WORK INSTRUCTIONS
Please transcribe exactly the lines from the first line of the records below through the line containing "the tree at (x=47, y=115)", including both, and omit all pictures.

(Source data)
"""

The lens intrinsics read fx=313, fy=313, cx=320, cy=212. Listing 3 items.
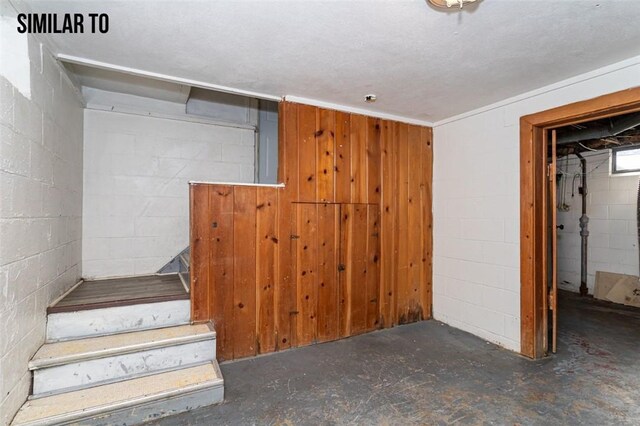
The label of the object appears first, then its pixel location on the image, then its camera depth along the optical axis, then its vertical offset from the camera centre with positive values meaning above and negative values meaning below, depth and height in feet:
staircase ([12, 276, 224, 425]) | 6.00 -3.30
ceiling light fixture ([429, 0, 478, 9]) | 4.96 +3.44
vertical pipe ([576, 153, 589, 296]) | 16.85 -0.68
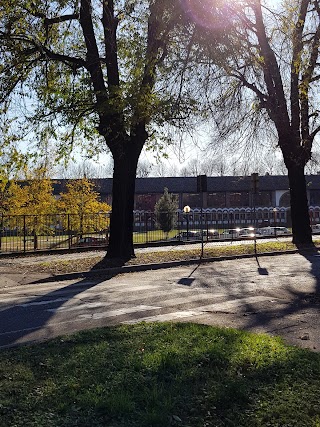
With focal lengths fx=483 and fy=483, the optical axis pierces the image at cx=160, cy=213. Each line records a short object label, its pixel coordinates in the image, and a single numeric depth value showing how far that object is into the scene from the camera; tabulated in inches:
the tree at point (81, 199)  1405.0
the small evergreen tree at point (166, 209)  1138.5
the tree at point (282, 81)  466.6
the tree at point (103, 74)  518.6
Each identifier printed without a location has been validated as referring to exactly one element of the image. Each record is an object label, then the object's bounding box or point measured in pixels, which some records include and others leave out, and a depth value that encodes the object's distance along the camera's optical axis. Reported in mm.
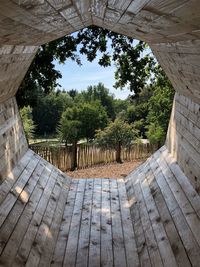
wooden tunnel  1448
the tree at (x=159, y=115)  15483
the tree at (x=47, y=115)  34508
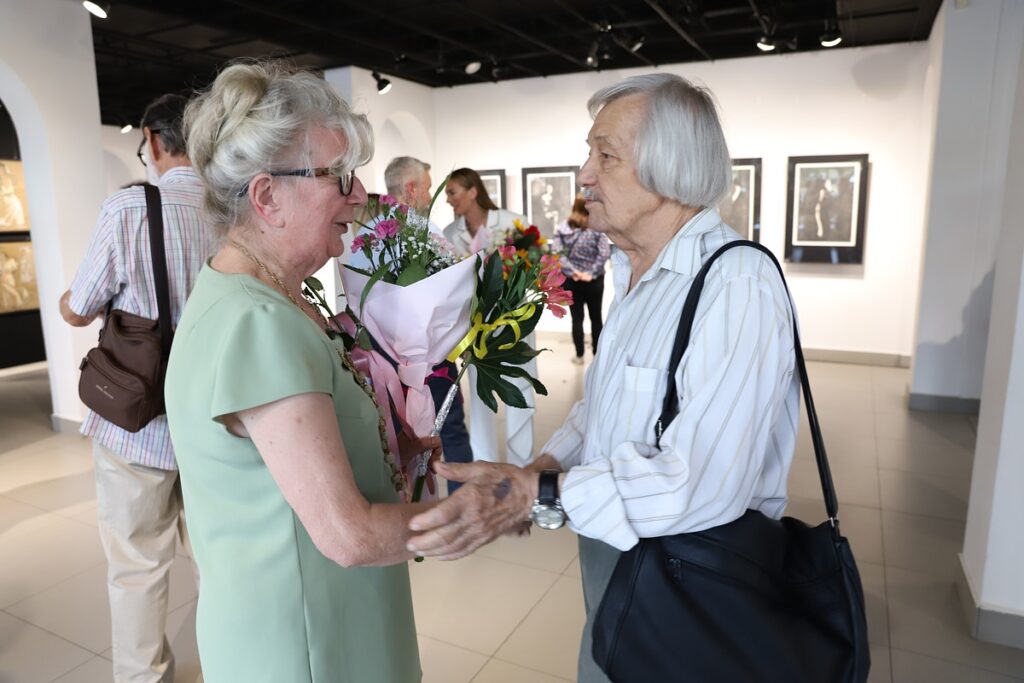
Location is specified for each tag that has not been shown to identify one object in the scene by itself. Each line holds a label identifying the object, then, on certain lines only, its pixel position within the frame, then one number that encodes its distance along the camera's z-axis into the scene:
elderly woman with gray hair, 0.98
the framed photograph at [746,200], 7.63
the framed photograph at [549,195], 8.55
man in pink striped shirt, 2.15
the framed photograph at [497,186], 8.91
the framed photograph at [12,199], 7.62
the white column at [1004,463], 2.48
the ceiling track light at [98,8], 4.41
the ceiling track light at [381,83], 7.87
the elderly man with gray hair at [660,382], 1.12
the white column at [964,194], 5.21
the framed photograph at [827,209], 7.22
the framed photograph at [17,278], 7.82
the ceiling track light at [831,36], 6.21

"""

OUTPUT OF THE TASK
The lens intrinsics read fx=313, fy=313, cx=320, cy=212. Listing 3 items.
The label of the object appears first, then its pixel location on the image, then its camera depth along the optical axis, then its vertical offset from the camera centre with positive values meaning above and negative values meaning below, depth and height in feet:
staircase ([12, 276, 224, 425]) | 6.00 -3.30
ceiling light fixture ([429, 0, 478, 9]) | 4.96 +3.44
vertical pipe ([576, 153, 589, 296]) | 16.85 -0.68
With focal lengths fx=483 and fy=483, the optical axis pierces the image at cx=160, cy=213. Each line records a short object label, its pixel coordinates in the image, and a single numeric depth value showing how far that object is into the scene from the camera; tabulated in inches:
the tree at point (81, 199)  1405.0
the small evergreen tree at point (166, 209)  1138.5
the tree at point (282, 81)  466.6
the tree at point (103, 74)  518.6
Each identifier printed without a location has been validated as referring to exactly one element of the image. Each record is an object label, then the object's bounding box or point measured in pixels, which some records include and others leave out, and a depth value that encodes the object's distance along the camera's optical axis. Reported in mm.
wooden tunnel  1448
the tree at (x=159, y=115)  15483
the tree at (x=47, y=115)  34508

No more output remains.